> _SELECTION_:
Edit
The numbering is consistent. I quote from @Robert Crovella
The ordering is consistent across processes, and consistent from run
to run. This statement is true whether you select the default CUDA
numbering, or the PCI based ordering. The run to run statement is
true as long as you don't switch CUDA versions, update the system
BIOS, change operating systems, change the hardware configuration of
the system (e.g. add/remove devices), or change from default to PCI
ordering. It also assumes you make no changes to the
CUDA_VISIBLE_DEVICES
environment variable.
Device Enumeration and Properties, has a variable named CUDA_DEVICE_ORDER with two possible values, FASTEST_FIRST and PCI_BUS_ID.
The documentation says, FASTEST_FIRST causes CUDA to guess which device is fastest using a simple heuristic, and make that device 0, leaving the order of the rest of the devices unspecified. PCI_BUS_ID orders devices by PCI bus ID in ascending order.
By default, this environment variable is set to FASTEST_FIRST. Therefore, it could potentially generate different IDs for the devices compared to PCI_BUS_ID if you devices happen to have different speeds.
You can set CUDA_DEVICE_ORDER via:
export CUDA_DEVICE_ORDER=PCI_BUS_ID
And this ID will be unique.
Or in host code you find the deviceId:
int dev = 0;
cudaError_t errCode = cudaDeviceGetByPCIBusId(&dev, "somebusId");
cudaSetDevice(dev);

[Data records]
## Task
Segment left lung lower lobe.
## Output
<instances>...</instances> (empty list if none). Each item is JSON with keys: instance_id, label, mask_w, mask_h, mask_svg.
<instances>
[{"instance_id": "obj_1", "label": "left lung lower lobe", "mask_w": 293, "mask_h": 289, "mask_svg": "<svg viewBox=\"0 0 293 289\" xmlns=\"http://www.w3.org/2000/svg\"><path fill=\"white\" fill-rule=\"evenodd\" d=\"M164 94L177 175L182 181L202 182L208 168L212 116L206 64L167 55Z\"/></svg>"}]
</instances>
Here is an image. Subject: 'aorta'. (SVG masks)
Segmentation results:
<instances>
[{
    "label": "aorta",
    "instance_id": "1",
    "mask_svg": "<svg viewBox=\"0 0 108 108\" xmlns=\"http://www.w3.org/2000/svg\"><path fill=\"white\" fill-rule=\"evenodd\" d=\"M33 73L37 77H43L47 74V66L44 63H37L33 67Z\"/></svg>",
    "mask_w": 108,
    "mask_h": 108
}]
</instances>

> _REQUIRED ACTIONS_:
A - In the CUDA device ordering post:
(i) Which environment variable does the quoted statement assume you leave unchanged?
(ii) What is the default value of CUDA_DEVICE_ORDER?
(iii) Which function does the host code call to get the device ID from a bus ID?
B - Repeat the stretch of the CUDA device ordering post from "Device Enumeration and" through "in ascending order.", word for word.
Answer from the CUDA device ordering post only, not from the listing.

> _SET OF ANSWERS_:
A -
(i) CUDA_VISIBLE_DEVICES
(ii) FASTEST_FIRST
(iii) cudaDeviceGetByPCIBusId

B -
Device Enumeration and Properties, has a variable named CUDA_DEVICE_ORDER with two possible values, FASTEST_FIRST and PCI_BUS_ID.
The documentation says, FASTEST_FIRST causes CUDA to guess which device is fastest using a simple heuristic, and make that device 0, leaving the order of the rest of the devices unspecified. PCI_BUS_ID orders devices by PCI bus ID in ascending order.